Climbing kindly

 

Almost one year ago today I caught my finger in a pocket on a relatively easy climb at the climbing wall and it broke (the finger, not the hold).  Almost certainly the wheels had been in motion for a while leading up to that point, suggesting to me that a different approach to my climbing was calling.  And probably my life in general.

Heather under Cyrn Las, North Wales

Heather under Cyrn Las, North Wales

Breaking my finger was not the first random body malfunction I’d faced in the preceding few years.  And it’s not the last.  But perhaps it’s the first time I actually ‘listened’.  Because you only listen to your body when you’re prepared to hear what it’s saying.  I spent approximately 22 of my 25 climbing years charging at it: climbing everywhere, whenever, whatever, pushing hard most of the time.  I climbed plenty of things that energised me and enjoyed but I did wonder from time to time whether I was missing something.

Perhaps it was my finger, perhaps it was any number of things that led up to that point, whatever it was, around January of this year I started to make a different set of decisions – applying to my life in general, but climbing seemed the obvious test of my new approach.  What would happen if every climbing decision served my greater good, no one else, pushing my ego aside and listening carefully to my very own desires and needs?  In fact when I started out on this I’m not entirely sure I was going that deep but now I realise this whole approach has led to possibly the most transformative year of my life.

My first decision was to cancel a climbing holiday back in February: poor weather in Spain wasn’t going to suit a finger that had only started climbing 3 days before. My next decision was to go on holiday on my own a few weeks later. The last time I did that was some 15 years before. Once I got over my ego whining about how few friends I had (obviously not true) and how by now I should have things a bit better sorted (I’m taking a break from planning), I ended up with quite the most glorious week in Margalef Spain. I spent hours lying flat on the dirt with my eyes closed feeling the sun on my cheeks, did lots of climbing and made new friends.

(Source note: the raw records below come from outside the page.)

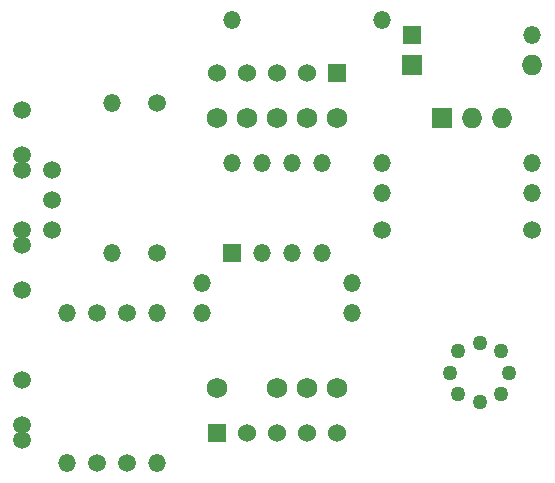
<source format=gbs>
G04 (created by PCBNEW (22-Jun-2014 BZR 4027)-stable) date Sun 17 Dec 2017 02:26:31 AM CST*
%MOIN*%
G04 Gerber Fmt 3.4, Leading zero omitted, Abs format*
%FSLAX34Y34*%
G01*
G70*
G90*
G04 APERTURE LIST*
%ADD10C,0.00590551*%
%ADD11C,0.05*%
%ADD12R,0.069X0.069*%
%ADD13O,0.069X0.069*%
%ADD14C,0.059*%
%ADD15R,0.059X0.059*%
%ADD16O,0.059X0.059*%
%ADD17R,0.06X0.06*%
%ADD18C,0.06*%
%ADD19C,0.069*%
G04 APERTURE END LIST*
G54D10*
G54D11*
X87542Y-58542D03*
X88957Y-58542D03*
X89239Y-59250D03*
X88250Y-58260D03*
X88957Y-59957D03*
X88250Y-60239D03*
X87542Y-59957D03*
X87260Y-59250D03*
G54D12*
X87000Y-50750D03*
G54D13*
X88000Y-50750D03*
X89000Y-50750D03*
G54D14*
X73000Y-52500D03*
X73000Y-50500D03*
X73000Y-52000D03*
X73000Y-54500D03*
X73000Y-56500D03*
X73000Y-55000D03*
X73000Y-61500D03*
X73000Y-59500D03*
X73000Y-61000D03*
G54D15*
X80000Y-55250D03*
G54D16*
X81000Y-55250D03*
X82000Y-55250D03*
X83000Y-55250D03*
X83000Y-52250D03*
X82000Y-52250D03*
X80000Y-52250D03*
X81000Y-52250D03*
G54D17*
X79500Y-61250D03*
G54D18*
X80500Y-61250D03*
X81500Y-61250D03*
X82500Y-61250D03*
X83500Y-61250D03*
G54D19*
X79500Y-59750D03*
X81500Y-59750D03*
X82500Y-59750D03*
X83500Y-59750D03*
G54D17*
X83500Y-49250D03*
G54D18*
X82500Y-49250D03*
X81500Y-49250D03*
X80500Y-49250D03*
X79500Y-49250D03*
G54D19*
X83500Y-50750D03*
X82500Y-50750D03*
X81500Y-50750D03*
X80500Y-50750D03*
X79500Y-50750D03*
G54D15*
X86000Y-48000D03*
G54D16*
X90000Y-48000D03*
G54D12*
X86000Y-49000D03*
G54D13*
X90000Y-49000D03*
G54D16*
X85000Y-52250D03*
X90000Y-52250D03*
X85000Y-53250D03*
X90000Y-53250D03*
G54D14*
X90000Y-54500D03*
X85000Y-54500D03*
G54D16*
X84000Y-56250D03*
X79000Y-56250D03*
X84000Y-57250D03*
X79000Y-57250D03*
X85000Y-47500D03*
X80000Y-47500D03*
G54D14*
X77500Y-50250D03*
X77500Y-55250D03*
G54D16*
X76000Y-55250D03*
X76000Y-50250D03*
X77500Y-57250D03*
X77500Y-62250D03*
G54D14*
X76500Y-57250D03*
X76500Y-62250D03*
X75500Y-57250D03*
X75500Y-62250D03*
G54D16*
X74500Y-62250D03*
X74500Y-57250D03*
G54D14*
X74000Y-52500D03*
X74000Y-54500D03*
X74000Y-53500D03*
M02*

</source>
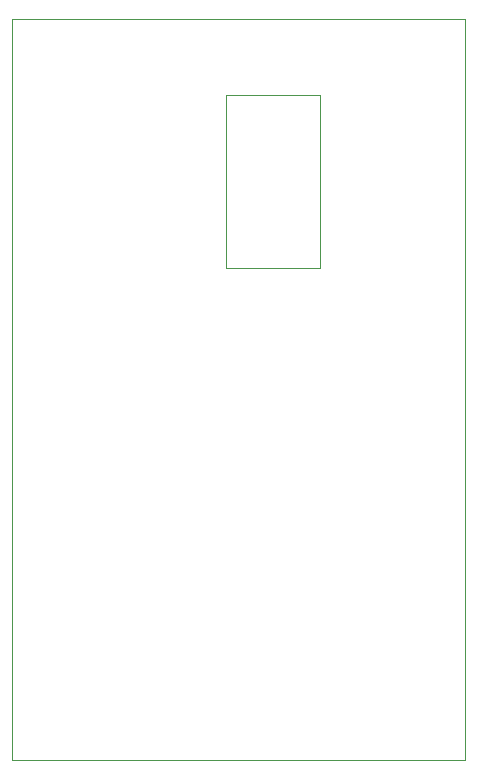
<source format=gbr>
%TF.GenerationSoftware,KiCad,Pcbnew,(6.0.6-0)*%
%TF.CreationDate,2025-06-29T09:16:52+02:00*%
%TF.ProjectId,meteo,6d657465-6f2e-46b6-9963-61645f706362,rev?*%
%TF.SameCoordinates,Original*%
%TF.FileFunction,Profile,NP*%
%FSLAX46Y46*%
G04 Gerber Fmt 4.6, Leading zero omitted, Abs format (unit mm)*
G04 Created by KiCad (PCBNEW (6.0.6-0)) date 2025-06-29 09:16:52*
%MOMM*%
%LPD*%
G01*
G04 APERTURE LIST*
%TA.AperFunction,Profile*%
%ADD10C,0.100000*%
%TD*%
%TA.AperFunction,Profile*%
%ADD11C,0.120000*%
%TD*%
G04 APERTURE END LIST*
D10*
X193769000Y-30235000D02*
X232156000Y-30235000D01*
X232156000Y-30235000D02*
X232156000Y-92964000D01*
X232156000Y-92964000D02*
X193769000Y-92964000D01*
X193769000Y-92964000D02*
X193769000Y-30235000D01*
D11*
%TO.C,U4*%
X219852000Y-36690076D02*
X211851000Y-36690076D01*
X211851000Y-36690076D02*
X211851000Y-51295076D01*
X211851000Y-51295076D02*
X219852000Y-51295076D01*
X219852000Y-51295076D02*
X219852000Y-36690076D01*
%TD*%
M02*

</source>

Since then I’ve got into new habits leading up to each climbing day: what are my energy levels (do I want to push my body or let it go gently), do I want to climb in a 2 or a 3 (being in a 3 always allows for a doze, a sit down and in fact the option to not do anything at all), do I want to onsight, redpoint, trad climb, boulder or in fact do NOTHING at all? I allowed myself every option in every moment.

Stanage: I used to take my paints out all the time… until I stopped. So easy to combine with bouldering. It’s not like they take up much space in my bag

Stanage: I used to take my paints out all the time… until I stopped. So easy to combine with bouldering. It’s not like they take up much space in my bag

It hasn’t been an easy transition. Mostly my ego struggled. When I arrived in Spain on that first holiday, standing up to the onslaught (that’s what it felt like), following my announcement I might rest on day 3, from my friends saying ‘what... you can’t surely still be tired’ (err yes I was), was hard. Being comfortable to say to a friend ‘yes HVS is all I want to do today’ and ‘I’ll do the 1 hour uphill walk in tomorrow, but not today’ or ‘I have no climbing aims at the moment’ (explaining this mini project of mine is hard to condense) have all been entirely new concepts for me. Because in the past, often my ego won and I rarely said no.

But overall what has come out of this approach is quite astonishing. When I have climbed this year, my body has moved with an entirely new energy. Even friends have noticed a difference. I’m accessing a new mental approach. My body moves confidently and intuitively. Because when I step onto a climb, every decision I’ve made up to that point means there is no other place I’d rather be (even in the drizzle, on 1 star routes, but then again too in the sun high up on a wonderful mountain route in Wales with my oldest friends). Climbing from that mindset is something else: the accumulation of a 100 micro decisions, individually dismissible, but together powerful. I’ve learnt how nourishing it actually is being truly kind to yourself, I’m making friends with me the human being that has up and down energy levels and the relationship I have with climbing has become way more connected. I'm sure it's this final aspect which is what is so evident when I step onto the rock.